Seventh round. Foreman, pursued, is circling to his right along the edge of the ring. And suddenly, he’s gone. Disappeared. He’d crumpled to the mat, without a punch being thrown. At the single biggest moment of his career, Foreman’s knee had just given out. He rose slowly, hobbling. It did not look good. He was limping, barely able to put weight on his right leg. Here we had Foreman minus his legs, which is like the average boxer minus his arms. His legs are his thing. But — what’s this? — Yuri wanted to continue! He wanted to fight! And the ref called for the action to resume. Foreman, now able only to shuffle forward and backward like an osteoporosis patient, bravely traded blows with the much stronger Cotto. The entire stadium could now smell a knockout. And Foreman’s knee gave out again! He crumpled to the canvas! Not from a blow, but from the curse of weak cartilage! Painstakingly, he pulled himself up again, and motioned for the fight to resume. Though at times he had to lean against the ropes just to remain upright, he made it out alive; Cotto seemed almost too embarrassed to knock out a cripple without at least giving him a round or two to poke back.
This was Hollywood shit. Really. The holy fighting rabbi is afflicted with an untimely injury in the championship fight at Yankee Stadium but demands to fight on, gutting his way miraculously through the round? It’s too trite for Stallone, almost. Somehow, Yuri emerged from his corner for the eighth round, dragging his useless leg behind him. And shortly after the round began, as Cotto began hammering Foreman, as things were looking grim, as this feel-good story was drawing to its inevitable conclusion, a bright white towel came arcing up into the sky, over the ropes, and landed in the center of the ring. To complete this Hollywood tale, Foreman’s corner had thrown in the towel, literally.

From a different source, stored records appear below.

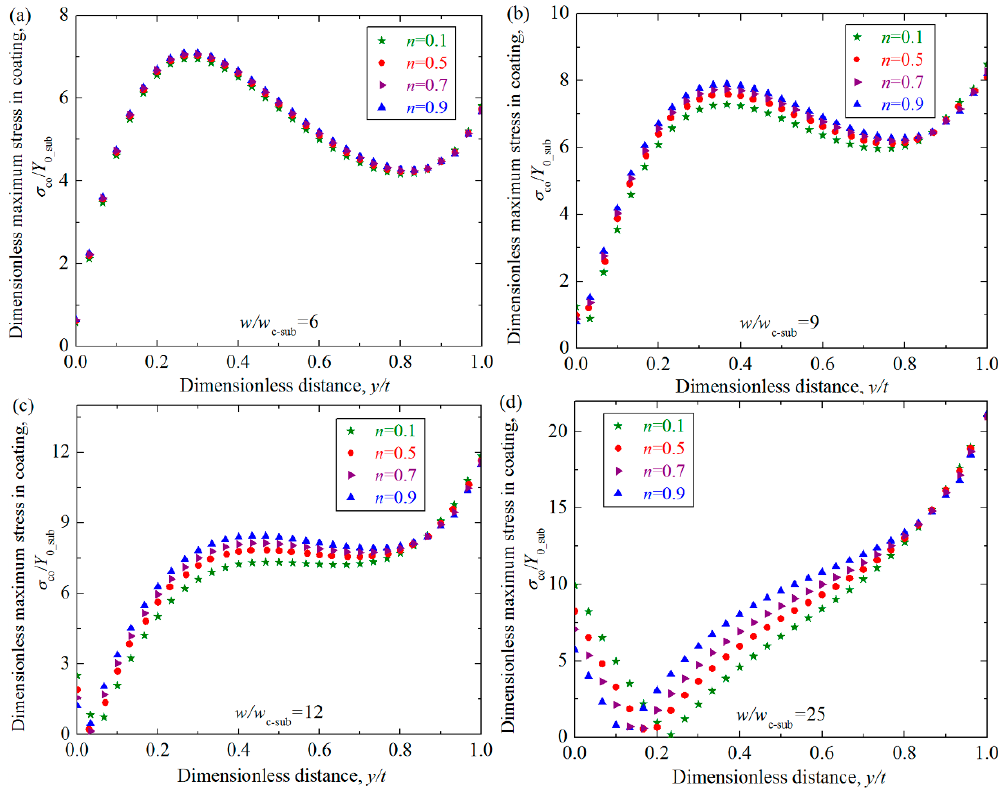
Figure 9. The distribution of the dimensionless equivalent von Mises stresses σ co /Y 0_sub in the coating along the axis of symmetry at the different interferences near the inflection point w / w c_sub = 6, 9, 12, 25 for some typical cases where dimensionless coating thickness t/R = 0.01, Young’s modulus ratios E co /E su = 4 at selected hardening exponents of the substrate n = 0.1, 0.5, 0.7, 0.9.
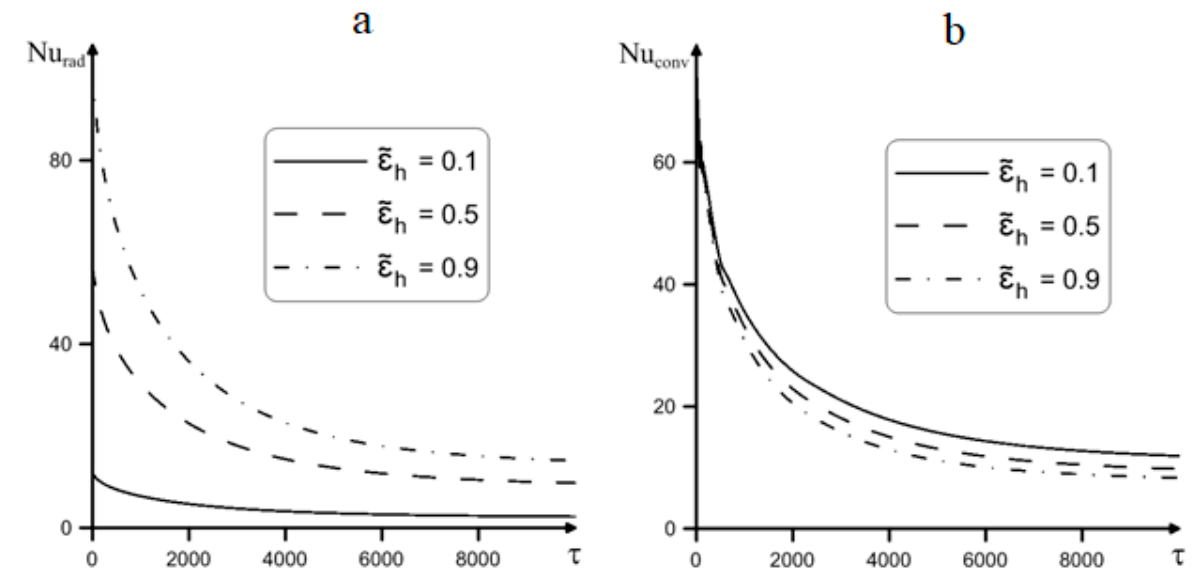
Figure 7. Variations of Nu numbers with time for different surface emissivities of heater: average radiative Nusselt number ( a ) and average convective Nusselt number ( b ).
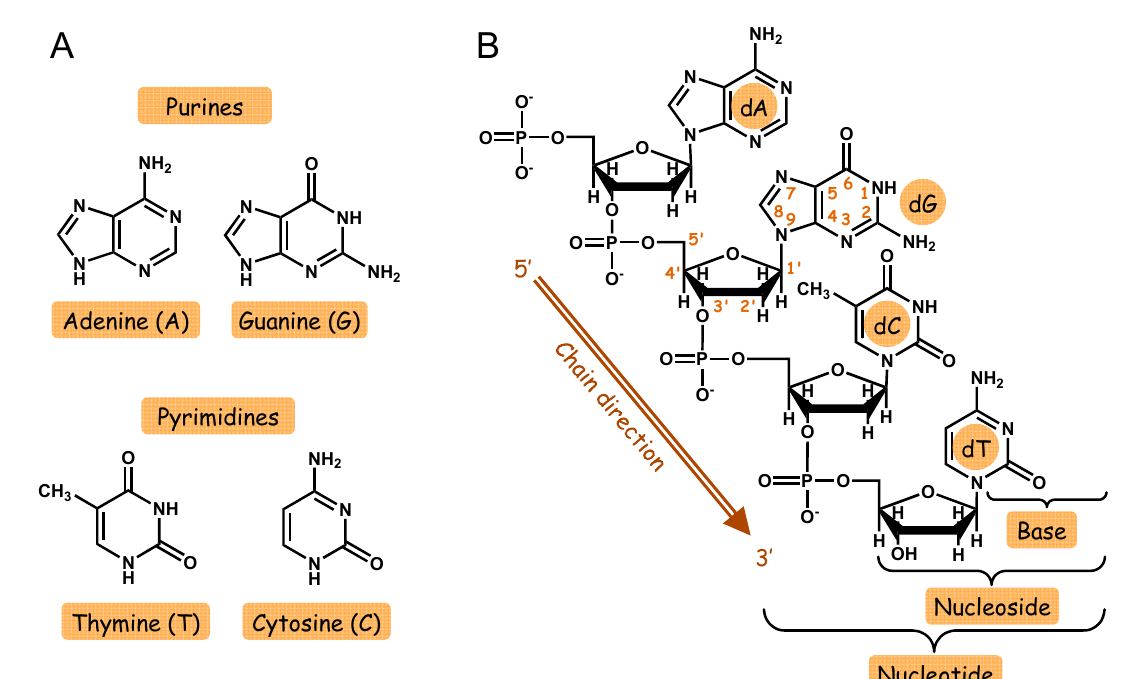
Scheme 1. ( A ) Chemical structures of the deoxyribonucleic acid (DNA) aromatic bases, and ( B ) DNA fragment with the nucleosides sequence deoxyadenosine (dA), deoxyguanosine (dG), deoxythymidine (dT) and deoxycytidine (dC) linked by 3’,5’ -phosphodiester bonds. Chain direction is from 5 ′ to 3 ′ end. Atom numbering is presented in the nucleotide unit 5 ′ -guanosine monophosphate (GMP).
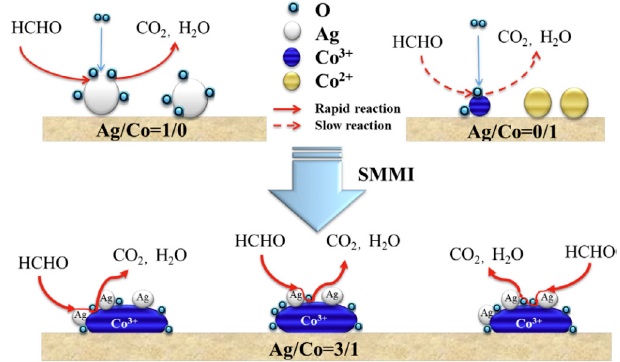
Figure 8. Formaldehyde oxidation on monometallic Ag / MCM-41, Co / MCM-41 and bimetallic Ag-Co / MCM-41. Figure from [120]. Copyright 2014, Elsevier.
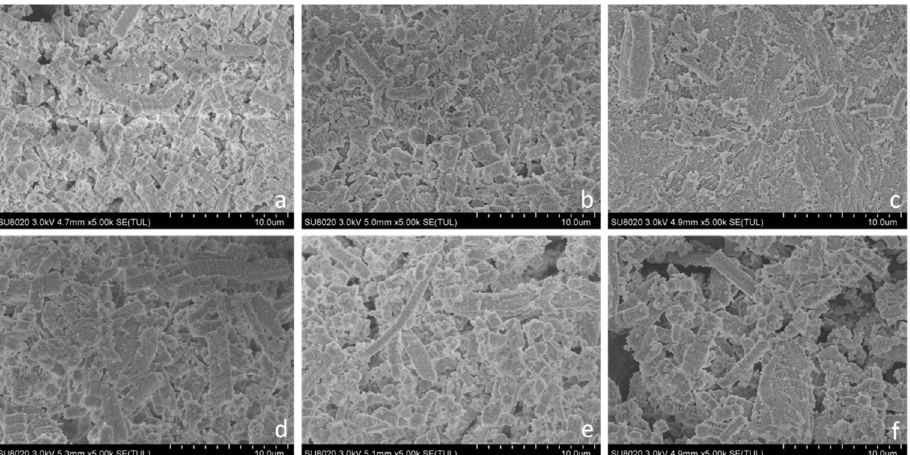
Figure 5. SEM photographs (5000 ×) of MP gels oxidatively stressed in the presence and absence of FOs at different concentrations: ( a ) NOX, nonoxidized; ( b ) 0; ( c ) 50 μ mol/g FOs; ( d ) 100 μ mol/g FOs; FOs at different concentrations: ( a ) NOX, nonoxidized; ( b ) 0; ( c ) 50 µ mol/g FOs; ( d ) 100 µ mol/g FOs; ( e ) 150 μ mol/g FOs; and ( f ) 200 μ mol/g FOs. ( e ) 150 µ mol/g FOs; and ( f ) 200 µ mol/g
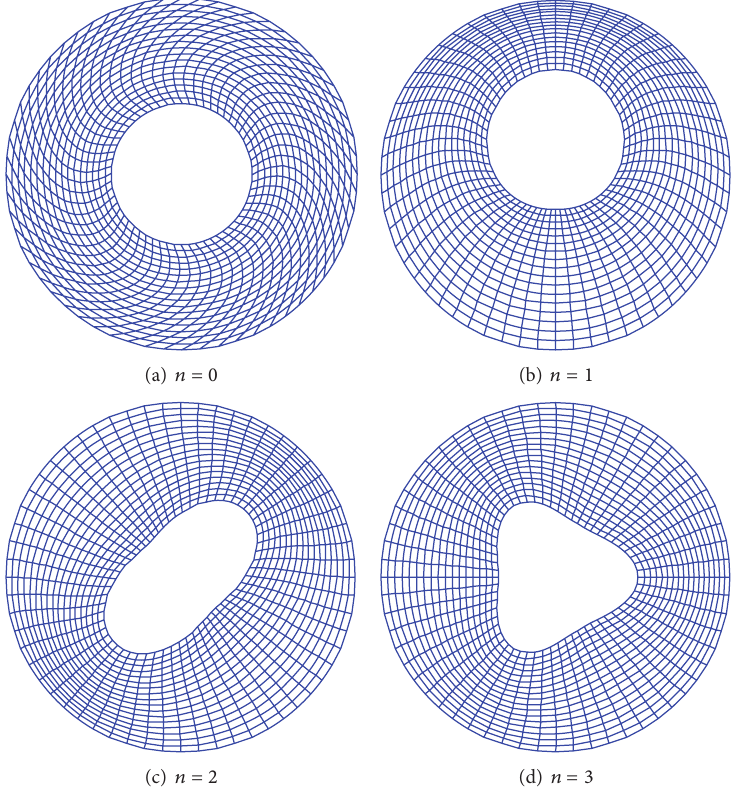
Figure 2: Mode shapes for F-C annular plate (𝑎/𝑏 = 0.4) with 𝑛 = 0 , 1, 2, and 3.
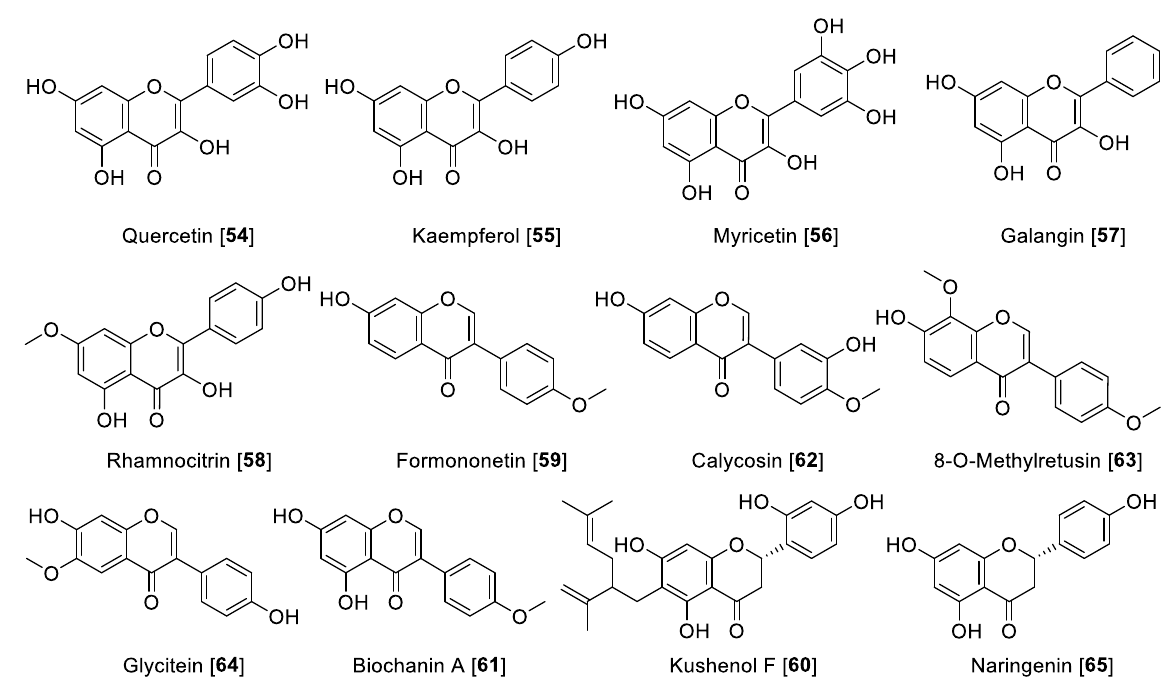
Figure 7. Chemical structure of selected flavanol, isoflavone, and flavanone MAO inhibitors.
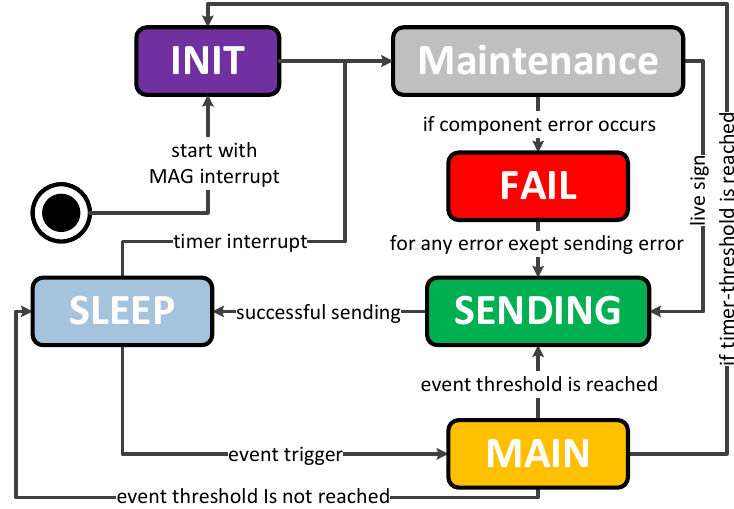
Figure 8. Current INBED wearable state chart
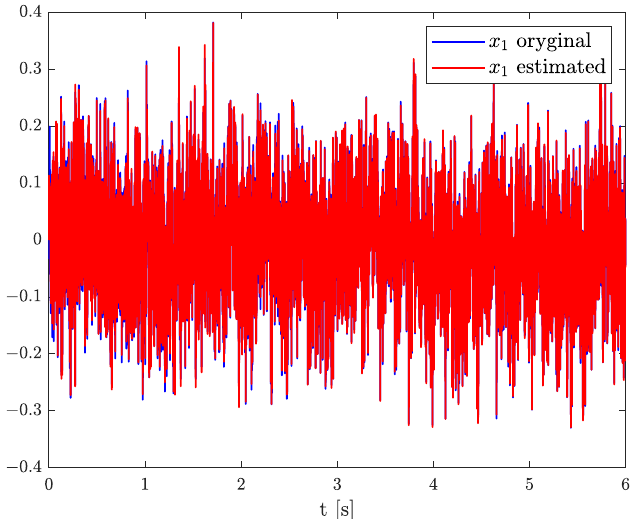
Figure 2. Original and estimated state variable from Example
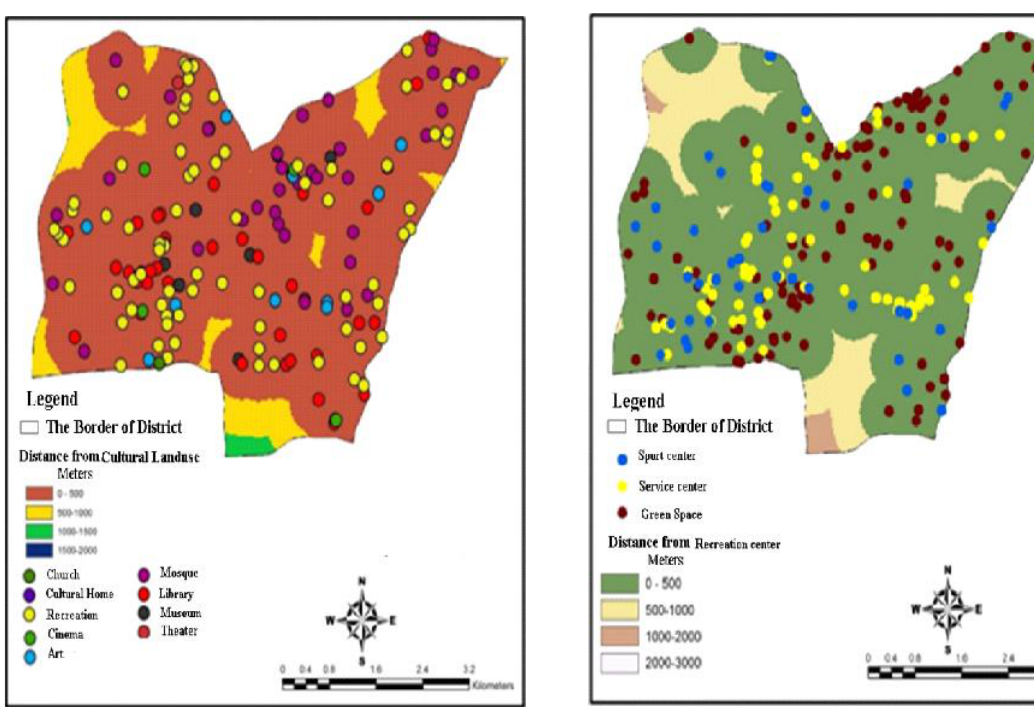
Fig. 14: The distance from Cultural Land use Fig.15: The distance from Recreation Land use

But the fight could not end. It would not end! The drama would not stop. As dozens of officials, cornermen, and security guards flooded the ring, the gruff referee waved his hands: The fight was not over. He simply rejected Foreman’s trainer’s demand for mercy. The ring was cleared, and the insane spectacle continued. As a hundred hack writers dreamed of easy scripts they could pitch about a nice Jewish boy who proves his mettle on the big stage, Foreman somehow made it through the eighth. In the ninth, Cotto finally hit him with a hard left hook to the ribs; Foreman dropped to the ground, and the referee mercifully called the bout to a close.
A Jewish boxing champion’s rare title defense in the spiritual descendant of the hallowed ground where Ali beat Norton and Joe Louis beat Max Schmeling was going to go down in history, no matter what. The fact that it turned into one of the most bizarre title fights since a man in a fan-powered parachute crashed into the middle of the Evander Holyfield-Riddick Bowe match in 1993 means that it will be remembered. Five New York fighters lost Saturday night, including Foreman, who lost his super welterweight title belt in his very first defense. But New York City won. The Puerto Rican majority went home happy. And everyone else will remember where they were when Foreman’s knee gave out and all hell broke loose. They brought boxing back to Yankee Stadium, and sure enough, some crazy shit happened. Sometimes dreams do come true.